ブレストインプラントガイドライン管理委員会
乳房インプラント関連未分化大細胞型リンパ腫(BIA-ALCL)の要点
日本乳房オンコプラスティックサージャリー学会(JOPBS)
日本形成外科学会
日本乳癌学会
日本美容外科学会(JSAPS)
BIA-ALCLとは、乳房再建術または乳房増大(豊胸)術で乳房インプラントを挿入された方に生じる、T細胞性非ホジキンリンパ腫の一つです。乳癌とは異なり、インプラント周囲に形成される被膜組織から発生する悪性腫瘍です。インプラントが挿入されている方のうち、約2,207~86,029人に1人に発生し、最後のインプラント挿入から診断までは平均9年(0.08~27年)で、テクスチャードタイプ(表面がザラザラ)のインプラント使用例で報告されています。2019年、日本ではじめての発生例が報告されました。
2019年7月アラガン社は日本国内で流通するマクロテクスチャードタイプのエキスパンダーおよびインプラントを自主回収、販売停止としました。代替品として、現在同社のスムーズタイプのエキスパンダーと乳房インプラントが販売されています。2020年10月にはシエントラ社の乳房インプラント(マイクロテクスチャードタイプ、スムーズタイプ)も本邦の保険医療で使用可能となりました。
- BIA-ALCLを疑うべき臨床症状
多い順に、遅発性漿液腫(約80%)、腫瘤(約40%)の他、疼痛、腫脹、非対称性、被膜拘縮、潰瘍などがあります。 - 診断の流れ
1) 画像診断:超音波検査、MRI 等で液体貯留・腫瘤の確認
2) 液体貯留に対してエコー下に穿刺して検体を精査
(ⅰ)細胞診とCD30 を含むフローサイトメトリー(外注となることが多い)
(ⅱ)可及的多く検体を採取し組織診断用のセルブロックを作成(病理部門があれば対応可能)。

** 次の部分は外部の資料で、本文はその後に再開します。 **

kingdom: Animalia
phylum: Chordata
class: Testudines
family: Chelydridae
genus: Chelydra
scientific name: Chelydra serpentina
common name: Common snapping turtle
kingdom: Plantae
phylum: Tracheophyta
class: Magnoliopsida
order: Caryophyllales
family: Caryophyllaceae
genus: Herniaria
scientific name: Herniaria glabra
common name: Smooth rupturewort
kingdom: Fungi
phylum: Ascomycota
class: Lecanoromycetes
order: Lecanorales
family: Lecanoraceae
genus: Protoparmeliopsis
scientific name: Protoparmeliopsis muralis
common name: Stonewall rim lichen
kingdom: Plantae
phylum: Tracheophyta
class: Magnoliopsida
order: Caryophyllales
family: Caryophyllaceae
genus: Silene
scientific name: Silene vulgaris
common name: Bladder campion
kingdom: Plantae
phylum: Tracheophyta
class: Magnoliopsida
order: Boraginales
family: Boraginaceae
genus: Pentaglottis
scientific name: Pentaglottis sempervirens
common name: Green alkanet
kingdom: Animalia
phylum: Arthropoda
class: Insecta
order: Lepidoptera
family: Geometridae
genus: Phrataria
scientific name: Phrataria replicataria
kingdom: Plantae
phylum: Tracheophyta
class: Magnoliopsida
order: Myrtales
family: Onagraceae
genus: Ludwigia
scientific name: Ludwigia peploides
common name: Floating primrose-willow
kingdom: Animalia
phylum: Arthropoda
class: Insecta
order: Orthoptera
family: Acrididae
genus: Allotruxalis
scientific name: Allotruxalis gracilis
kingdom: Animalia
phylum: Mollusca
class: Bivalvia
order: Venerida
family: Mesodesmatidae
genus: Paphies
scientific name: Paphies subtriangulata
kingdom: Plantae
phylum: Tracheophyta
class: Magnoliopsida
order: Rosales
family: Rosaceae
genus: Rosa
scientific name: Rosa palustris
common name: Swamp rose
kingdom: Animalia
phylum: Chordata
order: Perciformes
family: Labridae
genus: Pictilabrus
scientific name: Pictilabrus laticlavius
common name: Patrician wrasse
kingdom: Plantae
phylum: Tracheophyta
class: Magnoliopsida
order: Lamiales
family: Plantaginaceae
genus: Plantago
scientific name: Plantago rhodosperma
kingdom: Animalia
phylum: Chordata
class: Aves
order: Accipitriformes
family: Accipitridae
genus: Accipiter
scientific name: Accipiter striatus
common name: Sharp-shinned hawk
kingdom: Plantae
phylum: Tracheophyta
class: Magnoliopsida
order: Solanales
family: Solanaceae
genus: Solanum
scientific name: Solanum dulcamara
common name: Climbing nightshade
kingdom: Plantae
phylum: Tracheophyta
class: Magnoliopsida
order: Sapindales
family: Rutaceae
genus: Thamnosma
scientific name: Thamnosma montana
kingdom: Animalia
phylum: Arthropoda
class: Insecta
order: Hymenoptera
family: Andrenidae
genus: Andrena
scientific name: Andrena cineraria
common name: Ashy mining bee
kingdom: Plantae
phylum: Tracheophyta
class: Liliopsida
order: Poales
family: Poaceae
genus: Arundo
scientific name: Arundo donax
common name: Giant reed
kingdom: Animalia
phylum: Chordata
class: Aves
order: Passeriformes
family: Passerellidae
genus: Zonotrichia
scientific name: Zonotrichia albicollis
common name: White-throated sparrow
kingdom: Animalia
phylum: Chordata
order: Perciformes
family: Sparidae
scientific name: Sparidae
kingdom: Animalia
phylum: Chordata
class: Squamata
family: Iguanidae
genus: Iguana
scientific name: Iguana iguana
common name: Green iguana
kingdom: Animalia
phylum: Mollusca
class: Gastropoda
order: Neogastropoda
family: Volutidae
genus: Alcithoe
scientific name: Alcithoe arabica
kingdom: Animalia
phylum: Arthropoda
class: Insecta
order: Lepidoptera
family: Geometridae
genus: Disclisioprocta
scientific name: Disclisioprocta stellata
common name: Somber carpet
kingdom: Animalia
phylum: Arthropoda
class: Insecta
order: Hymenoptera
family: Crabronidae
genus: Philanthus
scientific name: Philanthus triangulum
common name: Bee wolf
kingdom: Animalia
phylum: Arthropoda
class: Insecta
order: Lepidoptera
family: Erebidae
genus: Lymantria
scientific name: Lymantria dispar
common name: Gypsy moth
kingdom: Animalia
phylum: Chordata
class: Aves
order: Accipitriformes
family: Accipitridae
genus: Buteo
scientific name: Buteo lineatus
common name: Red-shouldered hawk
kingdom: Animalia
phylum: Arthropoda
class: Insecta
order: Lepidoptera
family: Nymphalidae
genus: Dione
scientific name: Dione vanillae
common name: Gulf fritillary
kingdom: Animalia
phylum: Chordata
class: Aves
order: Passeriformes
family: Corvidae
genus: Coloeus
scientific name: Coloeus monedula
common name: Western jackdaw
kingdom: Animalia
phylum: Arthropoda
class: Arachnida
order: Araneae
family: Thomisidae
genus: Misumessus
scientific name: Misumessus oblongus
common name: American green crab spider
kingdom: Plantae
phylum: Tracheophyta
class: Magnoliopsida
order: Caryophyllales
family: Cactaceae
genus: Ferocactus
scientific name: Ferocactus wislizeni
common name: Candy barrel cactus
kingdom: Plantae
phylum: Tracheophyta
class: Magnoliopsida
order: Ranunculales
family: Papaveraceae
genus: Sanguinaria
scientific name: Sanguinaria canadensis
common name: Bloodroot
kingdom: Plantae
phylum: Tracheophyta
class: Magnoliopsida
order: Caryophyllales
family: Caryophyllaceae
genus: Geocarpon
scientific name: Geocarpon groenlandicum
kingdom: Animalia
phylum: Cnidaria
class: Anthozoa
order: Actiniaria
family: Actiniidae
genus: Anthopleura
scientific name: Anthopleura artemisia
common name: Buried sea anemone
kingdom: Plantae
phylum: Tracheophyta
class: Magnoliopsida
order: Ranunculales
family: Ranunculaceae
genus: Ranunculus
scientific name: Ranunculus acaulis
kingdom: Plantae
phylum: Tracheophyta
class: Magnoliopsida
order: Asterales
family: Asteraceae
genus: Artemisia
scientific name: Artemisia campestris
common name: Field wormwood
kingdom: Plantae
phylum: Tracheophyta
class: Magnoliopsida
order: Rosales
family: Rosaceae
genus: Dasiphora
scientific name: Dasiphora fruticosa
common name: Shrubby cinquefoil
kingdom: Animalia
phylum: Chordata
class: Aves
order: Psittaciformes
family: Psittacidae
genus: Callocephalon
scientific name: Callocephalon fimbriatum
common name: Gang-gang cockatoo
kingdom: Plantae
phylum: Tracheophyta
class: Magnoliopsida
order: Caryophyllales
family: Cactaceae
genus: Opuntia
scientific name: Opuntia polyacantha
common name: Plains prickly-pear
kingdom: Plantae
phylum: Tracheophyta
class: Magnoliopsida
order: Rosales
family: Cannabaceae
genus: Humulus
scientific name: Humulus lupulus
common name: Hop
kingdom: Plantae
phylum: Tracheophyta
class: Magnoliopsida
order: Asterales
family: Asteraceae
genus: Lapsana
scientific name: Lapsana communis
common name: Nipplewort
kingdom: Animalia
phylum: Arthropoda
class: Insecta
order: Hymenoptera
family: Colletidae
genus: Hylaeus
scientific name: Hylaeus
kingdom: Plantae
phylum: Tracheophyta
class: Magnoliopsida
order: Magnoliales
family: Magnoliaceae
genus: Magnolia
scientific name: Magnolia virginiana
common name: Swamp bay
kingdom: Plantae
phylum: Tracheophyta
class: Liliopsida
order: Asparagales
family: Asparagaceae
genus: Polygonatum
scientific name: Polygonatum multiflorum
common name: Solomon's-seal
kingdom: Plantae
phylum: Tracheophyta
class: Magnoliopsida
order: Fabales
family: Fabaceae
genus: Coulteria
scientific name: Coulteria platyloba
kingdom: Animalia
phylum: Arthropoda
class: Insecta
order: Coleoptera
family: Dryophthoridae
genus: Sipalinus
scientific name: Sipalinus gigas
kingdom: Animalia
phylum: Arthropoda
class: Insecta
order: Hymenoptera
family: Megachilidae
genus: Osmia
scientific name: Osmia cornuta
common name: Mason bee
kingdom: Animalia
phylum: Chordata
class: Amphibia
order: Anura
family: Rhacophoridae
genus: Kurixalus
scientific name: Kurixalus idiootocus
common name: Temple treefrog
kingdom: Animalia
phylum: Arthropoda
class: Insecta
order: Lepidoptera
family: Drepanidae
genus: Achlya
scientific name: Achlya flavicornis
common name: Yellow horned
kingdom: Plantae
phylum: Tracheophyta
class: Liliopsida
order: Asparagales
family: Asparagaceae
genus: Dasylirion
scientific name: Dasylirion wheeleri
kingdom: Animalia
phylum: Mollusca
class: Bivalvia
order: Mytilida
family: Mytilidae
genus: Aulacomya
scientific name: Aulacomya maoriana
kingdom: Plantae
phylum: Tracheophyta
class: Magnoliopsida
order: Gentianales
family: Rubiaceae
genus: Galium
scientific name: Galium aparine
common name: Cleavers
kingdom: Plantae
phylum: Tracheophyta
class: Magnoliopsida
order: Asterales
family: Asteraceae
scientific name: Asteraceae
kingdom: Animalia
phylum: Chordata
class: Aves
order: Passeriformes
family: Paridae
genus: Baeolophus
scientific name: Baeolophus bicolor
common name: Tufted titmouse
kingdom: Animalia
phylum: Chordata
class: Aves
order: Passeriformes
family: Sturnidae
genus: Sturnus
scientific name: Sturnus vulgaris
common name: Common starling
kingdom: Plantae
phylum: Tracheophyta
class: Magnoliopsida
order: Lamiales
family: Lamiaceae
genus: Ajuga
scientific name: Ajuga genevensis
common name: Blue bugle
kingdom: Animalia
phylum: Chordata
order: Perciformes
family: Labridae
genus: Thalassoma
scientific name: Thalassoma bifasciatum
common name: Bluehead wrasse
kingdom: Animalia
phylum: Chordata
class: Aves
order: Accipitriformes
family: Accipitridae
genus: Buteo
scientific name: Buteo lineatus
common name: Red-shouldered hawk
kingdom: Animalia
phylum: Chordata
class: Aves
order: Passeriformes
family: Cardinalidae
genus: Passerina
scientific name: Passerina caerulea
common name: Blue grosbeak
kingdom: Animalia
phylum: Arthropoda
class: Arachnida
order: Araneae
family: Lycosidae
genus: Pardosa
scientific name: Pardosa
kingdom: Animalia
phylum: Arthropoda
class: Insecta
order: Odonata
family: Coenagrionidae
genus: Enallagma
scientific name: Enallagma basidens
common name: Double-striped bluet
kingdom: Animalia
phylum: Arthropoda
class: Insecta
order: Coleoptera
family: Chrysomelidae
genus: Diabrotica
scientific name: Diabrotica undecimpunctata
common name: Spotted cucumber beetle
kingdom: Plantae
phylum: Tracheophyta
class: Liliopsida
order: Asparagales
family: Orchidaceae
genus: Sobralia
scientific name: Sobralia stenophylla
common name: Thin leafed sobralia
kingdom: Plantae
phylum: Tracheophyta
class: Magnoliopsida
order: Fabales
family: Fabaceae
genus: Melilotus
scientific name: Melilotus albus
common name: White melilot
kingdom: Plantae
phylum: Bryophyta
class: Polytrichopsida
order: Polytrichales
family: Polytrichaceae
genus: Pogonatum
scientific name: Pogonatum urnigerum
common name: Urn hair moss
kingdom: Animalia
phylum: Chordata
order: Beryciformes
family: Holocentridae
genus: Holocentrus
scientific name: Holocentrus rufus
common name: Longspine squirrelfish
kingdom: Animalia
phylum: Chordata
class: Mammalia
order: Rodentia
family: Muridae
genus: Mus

(ⅰ)で異常があった場合は免疫染色でCD30 陽性とALK 陰性を示す。
3) 腫瘤や被膜に対して生検または摘出後の組織を精査病理組織検査とフローサイトメトリー。必要に応じて免疫染色でCD30 陽性とALK 陰性を示す。
4) PET/CT等でリンパ節、遠隔転移を検索し病期決定
BIA-ALCL確定・疑いは自費・保険に関わらず、必ずJOPBS学会へ報告してください。 - 治療
病変が被膜に限局する場合(stageⅠ)は、被膜の完全切除およびインプラントの抜去のみで、経過観察を行います。被膜や腫瘤が完全に切除できない場合、あるいはリンパ節などへの転移を伴う場合(stageⅡ~Ⅳ)は、集学的医療チームによる化学療法、放射線療法を行います。 - 予後
BIA-ALCLの5年生存率は91%です。StageⅠで腫瘍・被膜が完全切除された場合は治癒が期待できます。一方で、完全に切除できなかった場合やstageⅡ以上では予後は悪くなります。そのため、早期発見のための患者教育が重要となります。